As stated, there are other less desirable applications for supercardioid microphones.

When not to use:

  • Place in front of foldback monitors directly in live shows.
  • Use as a still microphone to record moving sound sources.
  • To record authentic room sound and background.

Cardioid mic vs supercardioid: Main difference in sensitivity

Sensitivity is the biggest difference between cardioid and supercardioid microphone.

Cardioid mic is the most sensitive to all types of audio waves, and because of its wide reception pattern from +90 to -90 degrees and often 130-degree pickup angle, it is excellent at managing background noise.

As a result, it's a fantastic choice for those who want to record their voices, acoustic guitars, and guitar amps but also need to make sure that background sound is completely eradicated.

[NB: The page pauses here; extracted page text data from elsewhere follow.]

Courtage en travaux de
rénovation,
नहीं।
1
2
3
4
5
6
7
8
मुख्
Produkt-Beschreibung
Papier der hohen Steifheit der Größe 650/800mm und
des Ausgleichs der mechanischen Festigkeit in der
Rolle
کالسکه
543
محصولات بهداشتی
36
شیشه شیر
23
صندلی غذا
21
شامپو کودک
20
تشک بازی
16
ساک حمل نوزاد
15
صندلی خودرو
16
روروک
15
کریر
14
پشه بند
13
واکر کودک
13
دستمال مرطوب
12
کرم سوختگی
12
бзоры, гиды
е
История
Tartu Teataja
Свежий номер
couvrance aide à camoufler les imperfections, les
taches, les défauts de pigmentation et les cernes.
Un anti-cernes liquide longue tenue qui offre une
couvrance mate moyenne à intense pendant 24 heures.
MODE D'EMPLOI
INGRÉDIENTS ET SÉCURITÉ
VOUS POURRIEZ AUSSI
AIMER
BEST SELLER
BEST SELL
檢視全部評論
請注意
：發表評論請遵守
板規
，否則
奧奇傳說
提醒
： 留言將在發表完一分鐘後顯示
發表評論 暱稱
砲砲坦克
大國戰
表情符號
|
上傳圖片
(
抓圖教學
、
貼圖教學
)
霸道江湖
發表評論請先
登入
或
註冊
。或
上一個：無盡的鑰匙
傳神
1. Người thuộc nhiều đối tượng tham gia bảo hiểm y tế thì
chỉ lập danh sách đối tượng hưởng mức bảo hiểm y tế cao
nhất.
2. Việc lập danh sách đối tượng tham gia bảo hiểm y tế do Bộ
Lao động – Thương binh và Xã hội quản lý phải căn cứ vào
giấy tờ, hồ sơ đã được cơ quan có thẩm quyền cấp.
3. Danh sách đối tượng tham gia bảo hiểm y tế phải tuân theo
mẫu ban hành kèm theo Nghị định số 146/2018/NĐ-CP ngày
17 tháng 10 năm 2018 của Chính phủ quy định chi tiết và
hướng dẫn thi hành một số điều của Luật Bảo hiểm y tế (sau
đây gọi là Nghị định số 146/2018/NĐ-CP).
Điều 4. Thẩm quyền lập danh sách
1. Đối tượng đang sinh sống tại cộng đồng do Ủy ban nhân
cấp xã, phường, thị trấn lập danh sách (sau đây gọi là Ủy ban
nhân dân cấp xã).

A super cardioid mic, on the other hand, has a narrow pickup angle and is most responsive to audio waves that are angled between 130 and 227 degrees.
However, it is only responsive to sound sources that are right in front of it. It may be a preferable choice if you are shooting a short movie or video because of its substantially higher rear lobe sensitivity.

Unfortunately, in order for the sound waves to transfer effectively, you must always position the target sound correctly in front of the microphone.

This is undoubtedly the major drawback and the main reason why more people tend to use cardioid condenser microphones.You will need to utilize it carefully since you won't have as much mobility as you would with a cardioid mic because it essentially eliminates side noises perfectly.

Super cardioid shotgun mic is always used to record audio for live performances, solo singers, and film and video. It is preferable for detailed recording.